Some of the NGIA’s geospatial intelligence of the United States is undeniably helpful. For example, it has produced imagery of forest fires and flooding that proved valuable in firefighting and disaster relief efforts. NGIA also helped identify critical security lapses in such vulnerable infrastructure as nuclear power plants, dams, and electrical transmission systems. But the NGIA admits it has also collected and analyzed image data on political demonstrations (such as those during the 2004 political conventions) and has offered what it terms “passive assistance” to law enforcement agencies. According to Bert Beaulieu, director of NGIA’s Americas office, an example of such passive assistance could be NGIA checking to see whether they have an image showing a certain vehicle in a given location on a specific day and time. But, Beaulieu added, “I can’t remember a single case where we actually had such an image for that day.”

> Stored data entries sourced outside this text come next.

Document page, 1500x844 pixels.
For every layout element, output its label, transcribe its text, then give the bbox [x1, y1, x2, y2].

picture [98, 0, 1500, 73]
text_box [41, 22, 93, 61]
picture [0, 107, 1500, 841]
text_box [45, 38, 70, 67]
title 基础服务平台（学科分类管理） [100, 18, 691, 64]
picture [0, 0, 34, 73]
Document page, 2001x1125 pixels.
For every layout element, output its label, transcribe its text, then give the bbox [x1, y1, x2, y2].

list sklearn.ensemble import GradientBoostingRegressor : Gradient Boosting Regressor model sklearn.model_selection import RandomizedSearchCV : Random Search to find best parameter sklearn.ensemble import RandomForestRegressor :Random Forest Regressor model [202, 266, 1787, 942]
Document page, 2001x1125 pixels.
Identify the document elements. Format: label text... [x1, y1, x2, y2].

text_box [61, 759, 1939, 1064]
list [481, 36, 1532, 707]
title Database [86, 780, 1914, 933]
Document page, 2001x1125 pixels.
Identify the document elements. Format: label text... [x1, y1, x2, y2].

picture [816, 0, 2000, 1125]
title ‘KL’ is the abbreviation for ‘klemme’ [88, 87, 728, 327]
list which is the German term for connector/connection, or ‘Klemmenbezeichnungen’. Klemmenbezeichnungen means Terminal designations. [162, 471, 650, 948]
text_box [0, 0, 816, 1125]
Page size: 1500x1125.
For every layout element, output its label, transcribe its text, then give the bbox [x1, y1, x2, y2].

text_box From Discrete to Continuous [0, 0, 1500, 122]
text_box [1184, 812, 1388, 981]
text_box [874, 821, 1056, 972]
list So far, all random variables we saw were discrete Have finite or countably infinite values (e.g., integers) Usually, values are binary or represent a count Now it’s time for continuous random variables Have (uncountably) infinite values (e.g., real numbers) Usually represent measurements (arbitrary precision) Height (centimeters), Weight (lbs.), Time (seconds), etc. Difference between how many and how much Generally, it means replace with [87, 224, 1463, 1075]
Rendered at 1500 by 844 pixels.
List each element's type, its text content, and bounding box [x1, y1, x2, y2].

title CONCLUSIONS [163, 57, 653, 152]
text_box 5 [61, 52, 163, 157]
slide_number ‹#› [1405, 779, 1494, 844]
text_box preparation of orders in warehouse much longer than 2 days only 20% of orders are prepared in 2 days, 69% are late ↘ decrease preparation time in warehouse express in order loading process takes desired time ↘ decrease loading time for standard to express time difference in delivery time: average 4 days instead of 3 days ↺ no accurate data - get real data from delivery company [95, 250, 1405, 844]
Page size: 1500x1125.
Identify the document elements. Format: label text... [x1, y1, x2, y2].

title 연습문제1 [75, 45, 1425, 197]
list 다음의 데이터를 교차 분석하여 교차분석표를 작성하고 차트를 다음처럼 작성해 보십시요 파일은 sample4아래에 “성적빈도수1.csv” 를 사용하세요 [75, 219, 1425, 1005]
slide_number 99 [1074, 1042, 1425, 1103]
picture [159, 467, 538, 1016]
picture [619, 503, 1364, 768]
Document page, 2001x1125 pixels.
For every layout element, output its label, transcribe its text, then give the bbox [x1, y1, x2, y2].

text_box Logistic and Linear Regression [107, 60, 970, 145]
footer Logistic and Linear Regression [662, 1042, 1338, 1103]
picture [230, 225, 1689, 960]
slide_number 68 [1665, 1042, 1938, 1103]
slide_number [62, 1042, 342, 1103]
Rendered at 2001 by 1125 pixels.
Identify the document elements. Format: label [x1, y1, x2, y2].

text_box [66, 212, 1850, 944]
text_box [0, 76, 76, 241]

NGIA can only specifically track targets (such as homes and businesses) in the United States when national security and anti-terrorism issues are involved. Flowever, it is much easier for law enforcement agencies to raise such issues in the post-September 11 environment. So if you’re doing something unusual like having all the lights in your home on at 3 a.m. you might find yourself a NGIA target.

What’s There: The NGIA headquarters is your standard-issue brick government office; only the guardhouse at the entrance road indicates Top Secret Stuff is going on inside.

Getting a Look Inside: Forget it!

Getting There: The main NGIA building is at 4600 Sangamore Road in Bethesda.